Data items
☆ ☆ ☆
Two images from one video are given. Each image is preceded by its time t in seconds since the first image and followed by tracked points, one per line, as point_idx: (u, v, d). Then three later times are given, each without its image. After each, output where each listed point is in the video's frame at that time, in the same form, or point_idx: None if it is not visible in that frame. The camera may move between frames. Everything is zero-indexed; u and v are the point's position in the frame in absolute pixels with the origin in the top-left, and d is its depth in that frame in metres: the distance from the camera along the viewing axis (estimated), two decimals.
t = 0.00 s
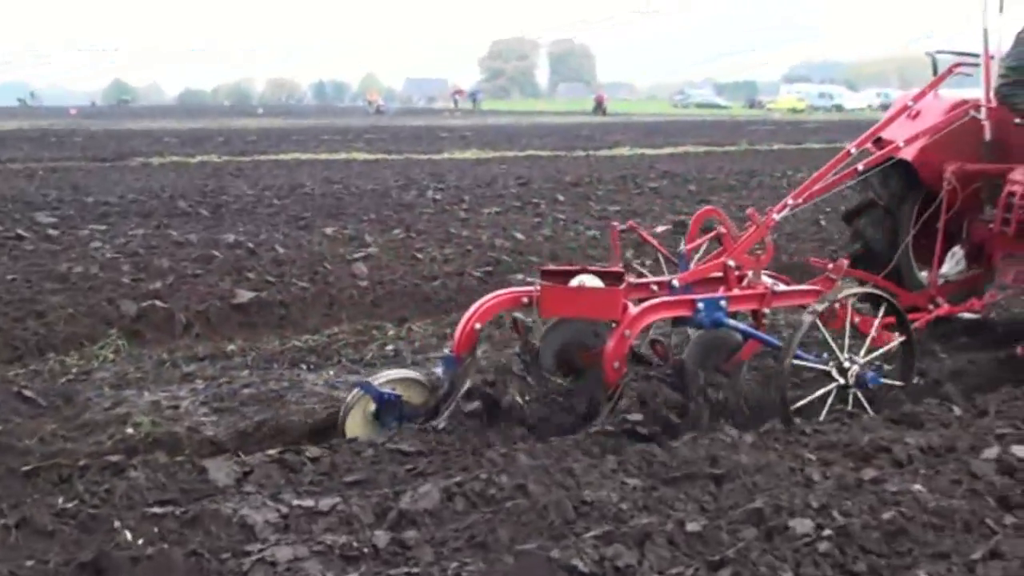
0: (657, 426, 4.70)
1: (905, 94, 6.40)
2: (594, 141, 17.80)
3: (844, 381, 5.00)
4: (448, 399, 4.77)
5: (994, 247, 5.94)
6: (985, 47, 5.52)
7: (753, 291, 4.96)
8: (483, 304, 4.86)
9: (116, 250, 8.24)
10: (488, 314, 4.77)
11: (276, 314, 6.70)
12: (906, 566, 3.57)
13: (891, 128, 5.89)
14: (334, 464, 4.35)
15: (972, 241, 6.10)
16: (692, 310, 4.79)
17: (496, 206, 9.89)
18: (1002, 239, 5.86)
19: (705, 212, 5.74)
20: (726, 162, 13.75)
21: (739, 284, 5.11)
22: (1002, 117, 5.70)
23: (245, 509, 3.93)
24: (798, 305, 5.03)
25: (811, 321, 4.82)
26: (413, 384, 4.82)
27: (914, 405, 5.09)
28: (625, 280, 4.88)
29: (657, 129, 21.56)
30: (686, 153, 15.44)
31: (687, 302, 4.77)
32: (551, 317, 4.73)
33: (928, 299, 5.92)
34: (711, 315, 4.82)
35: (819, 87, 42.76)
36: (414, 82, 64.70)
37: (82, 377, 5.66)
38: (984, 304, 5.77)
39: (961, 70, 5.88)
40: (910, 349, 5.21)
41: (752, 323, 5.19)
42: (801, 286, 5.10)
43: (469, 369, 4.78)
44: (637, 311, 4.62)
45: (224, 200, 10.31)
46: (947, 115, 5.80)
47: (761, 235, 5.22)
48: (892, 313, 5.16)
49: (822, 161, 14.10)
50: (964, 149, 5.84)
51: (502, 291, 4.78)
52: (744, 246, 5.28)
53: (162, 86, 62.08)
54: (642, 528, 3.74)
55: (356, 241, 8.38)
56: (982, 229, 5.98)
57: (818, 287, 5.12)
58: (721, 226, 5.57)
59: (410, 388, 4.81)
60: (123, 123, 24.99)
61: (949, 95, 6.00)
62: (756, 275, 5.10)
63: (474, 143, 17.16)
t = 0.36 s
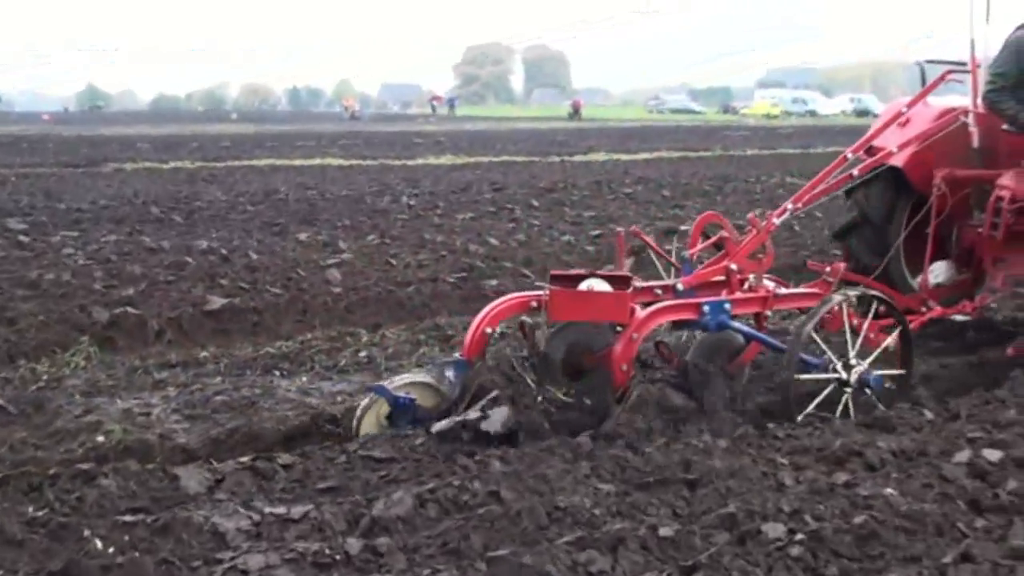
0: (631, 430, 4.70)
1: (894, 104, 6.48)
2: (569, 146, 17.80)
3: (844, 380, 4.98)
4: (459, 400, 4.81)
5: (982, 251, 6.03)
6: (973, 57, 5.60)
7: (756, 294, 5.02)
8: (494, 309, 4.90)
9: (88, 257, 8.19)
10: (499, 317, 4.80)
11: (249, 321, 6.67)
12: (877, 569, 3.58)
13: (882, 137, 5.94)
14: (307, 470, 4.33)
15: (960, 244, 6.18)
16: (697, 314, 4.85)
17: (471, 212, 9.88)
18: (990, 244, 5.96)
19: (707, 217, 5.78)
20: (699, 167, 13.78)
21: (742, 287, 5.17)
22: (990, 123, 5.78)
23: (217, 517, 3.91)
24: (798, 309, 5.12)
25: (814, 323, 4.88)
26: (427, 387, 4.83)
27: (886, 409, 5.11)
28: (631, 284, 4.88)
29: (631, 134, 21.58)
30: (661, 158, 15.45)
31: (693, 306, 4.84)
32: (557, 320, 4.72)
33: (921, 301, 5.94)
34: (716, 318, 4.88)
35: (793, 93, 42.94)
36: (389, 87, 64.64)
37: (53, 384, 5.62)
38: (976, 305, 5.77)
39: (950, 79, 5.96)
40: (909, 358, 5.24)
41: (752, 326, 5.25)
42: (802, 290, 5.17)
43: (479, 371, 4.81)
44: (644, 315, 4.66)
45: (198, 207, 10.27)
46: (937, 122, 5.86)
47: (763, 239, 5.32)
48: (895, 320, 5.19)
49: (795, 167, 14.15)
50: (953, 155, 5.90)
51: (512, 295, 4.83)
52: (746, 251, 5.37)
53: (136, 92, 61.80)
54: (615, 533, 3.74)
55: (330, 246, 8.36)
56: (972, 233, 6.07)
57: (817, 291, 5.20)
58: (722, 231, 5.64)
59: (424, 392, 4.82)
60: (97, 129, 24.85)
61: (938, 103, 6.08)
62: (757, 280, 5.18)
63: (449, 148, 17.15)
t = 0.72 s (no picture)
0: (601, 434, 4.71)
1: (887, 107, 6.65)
2: (540, 150, 17.81)
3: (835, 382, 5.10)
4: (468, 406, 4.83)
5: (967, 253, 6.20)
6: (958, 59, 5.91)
7: (756, 296, 5.16)
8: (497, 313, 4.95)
9: (56, 263, 8.14)
10: (504, 321, 4.87)
11: (219, 327, 6.64)
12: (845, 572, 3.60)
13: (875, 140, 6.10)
14: (277, 476, 4.32)
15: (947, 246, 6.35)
16: (698, 317, 4.96)
17: (442, 216, 9.87)
18: (975, 246, 6.12)
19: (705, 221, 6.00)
20: (670, 172, 13.81)
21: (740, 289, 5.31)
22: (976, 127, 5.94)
23: (184, 525, 3.89)
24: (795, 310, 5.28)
25: (812, 328, 5.02)
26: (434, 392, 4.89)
27: (854, 411, 5.13)
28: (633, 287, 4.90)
29: (603, 138, 21.63)
30: (632, 162, 15.48)
31: (694, 308, 4.95)
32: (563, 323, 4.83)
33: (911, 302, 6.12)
34: (717, 320, 4.99)
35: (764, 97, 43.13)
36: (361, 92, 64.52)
37: (19, 392, 5.58)
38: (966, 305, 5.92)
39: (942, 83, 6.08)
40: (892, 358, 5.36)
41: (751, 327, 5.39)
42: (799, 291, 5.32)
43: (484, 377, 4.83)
44: (648, 318, 4.76)
45: (168, 212, 10.22)
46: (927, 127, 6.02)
47: (761, 241, 5.46)
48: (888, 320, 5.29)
49: (765, 171, 14.21)
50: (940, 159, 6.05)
51: (516, 299, 4.90)
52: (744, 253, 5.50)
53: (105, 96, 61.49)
54: (584, 538, 3.75)
55: (301, 252, 8.34)
56: (958, 235, 6.24)
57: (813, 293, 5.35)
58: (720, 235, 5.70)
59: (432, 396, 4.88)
60: (66, 134, 24.64)
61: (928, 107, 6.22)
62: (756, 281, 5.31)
63: (420, 153, 17.13)
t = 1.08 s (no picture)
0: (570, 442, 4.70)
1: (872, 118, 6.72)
2: (513, 158, 17.82)
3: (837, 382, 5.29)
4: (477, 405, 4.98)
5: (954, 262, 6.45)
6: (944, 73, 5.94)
7: (753, 302, 5.28)
8: (501, 319, 5.15)
9: (25, 269, 8.09)
10: (509, 326, 5.05)
11: (189, 334, 6.62)
12: None
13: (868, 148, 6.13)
14: (245, 484, 4.30)
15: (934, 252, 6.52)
16: (698, 322, 5.09)
17: (414, 223, 9.86)
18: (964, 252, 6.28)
19: (705, 225, 6.10)
20: (643, 179, 13.83)
21: (737, 295, 5.46)
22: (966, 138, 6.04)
23: (151, 533, 3.87)
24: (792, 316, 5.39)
25: (812, 329, 5.14)
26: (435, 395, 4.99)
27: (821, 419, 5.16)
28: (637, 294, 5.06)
29: (575, 146, 21.67)
30: (604, 169, 15.51)
31: (694, 314, 5.08)
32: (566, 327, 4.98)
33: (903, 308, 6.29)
34: (716, 325, 5.13)
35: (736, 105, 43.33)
36: (333, 99, 64.39)
37: None
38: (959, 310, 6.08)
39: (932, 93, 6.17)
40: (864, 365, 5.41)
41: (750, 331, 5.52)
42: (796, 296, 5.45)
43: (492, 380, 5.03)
44: (650, 324, 4.91)
45: (138, 219, 10.18)
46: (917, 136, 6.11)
47: (759, 249, 5.53)
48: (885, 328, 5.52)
49: (737, 178, 14.24)
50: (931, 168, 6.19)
51: (520, 305, 5.07)
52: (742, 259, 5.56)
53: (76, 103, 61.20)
54: (553, 546, 3.75)
55: (272, 259, 8.32)
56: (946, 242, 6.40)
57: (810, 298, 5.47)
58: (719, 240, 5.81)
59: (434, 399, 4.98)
60: (35, 140, 24.51)
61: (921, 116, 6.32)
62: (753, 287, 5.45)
63: (393, 160, 17.11)
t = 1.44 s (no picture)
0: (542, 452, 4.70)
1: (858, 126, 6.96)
2: (486, 166, 17.80)
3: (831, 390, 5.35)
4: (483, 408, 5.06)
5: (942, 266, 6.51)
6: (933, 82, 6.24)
7: (748, 307, 5.41)
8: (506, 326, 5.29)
9: None
10: (513, 332, 5.19)
11: (159, 344, 6.59)
12: None
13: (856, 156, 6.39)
14: (215, 493, 4.29)
15: (920, 259, 6.69)
16: (695, 328, 5.20)
17: (386, 232, 9.85)
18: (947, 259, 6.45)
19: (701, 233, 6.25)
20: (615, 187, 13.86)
21: (734, 301, 5.60)
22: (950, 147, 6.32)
23: (120, 544, 3.85)
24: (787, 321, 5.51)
25: (808, 333, 5.29)
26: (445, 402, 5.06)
27: (791, 427, 5.18)
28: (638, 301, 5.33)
29: (549, 154, 21.66)
30: (577, 177, 15.52)
31: (692, 320, 5.19)
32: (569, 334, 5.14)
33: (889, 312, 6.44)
34: (713, 331, 5.23)
35: (709, 114, 43.54)
36: (307, 105, 64.28)
37: None
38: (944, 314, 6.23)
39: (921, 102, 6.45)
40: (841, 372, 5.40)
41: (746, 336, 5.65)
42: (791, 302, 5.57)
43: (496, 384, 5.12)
44: (651, 330, 5.00)
45: (109, 227, 10.12)
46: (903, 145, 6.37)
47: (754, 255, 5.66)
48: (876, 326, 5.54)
49: (710, 187, 14.29)
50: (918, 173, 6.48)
51: (522, 312, 5.22)
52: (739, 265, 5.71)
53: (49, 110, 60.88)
54: (523, 554, 3.75)
55: (243, 267, 8.28)
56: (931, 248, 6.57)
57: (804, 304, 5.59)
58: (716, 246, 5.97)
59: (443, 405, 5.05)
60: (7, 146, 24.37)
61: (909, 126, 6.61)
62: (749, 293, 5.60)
63: (367, 168, 17.08)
☆ ☆ ☆
What needs to be done
Taking the entries above, write out exactly the lines starting with the line containing "36: (414, 82, 64.70)" and going on through the line containing "62: (756, 275, 5.10)", both included, and nothing else.

Solution to this task
36: (414, 82, 64.70)
37: (82, 377, 5.66)
38: (984, 304, 5.77)
39: (961, 70, 5.88)
40: (910, 349, 5.21)
41: (752, 323, 5.19)
42: (801, 286, 5.10)
43: (469, 369, 4.78)
44: (637, 311, 4.62)
45: (224, 200, 10.31)
46: (947, 115, 5.80)
47: (761, 235, 5.22)
48: (892, 313, 5.16)
49: (822, 161, 14.10)
50: (964, 149, 5.84)
51: (502, 291, 4.78)
52: (744, 246, 5.28)
53: (162, 86, 62.08)
54: (642, 528, 3.74)
55: (356, 241, 8.38)
56: (982, 229, 5.98)
57: (818, 287, 5.12)
58: (721, 226, 5.57)
59: (410, 388, 4.81)
60: (123, 123, 24.99)
61: (949, 95, 6.00)
62: (756, 275, 5.10)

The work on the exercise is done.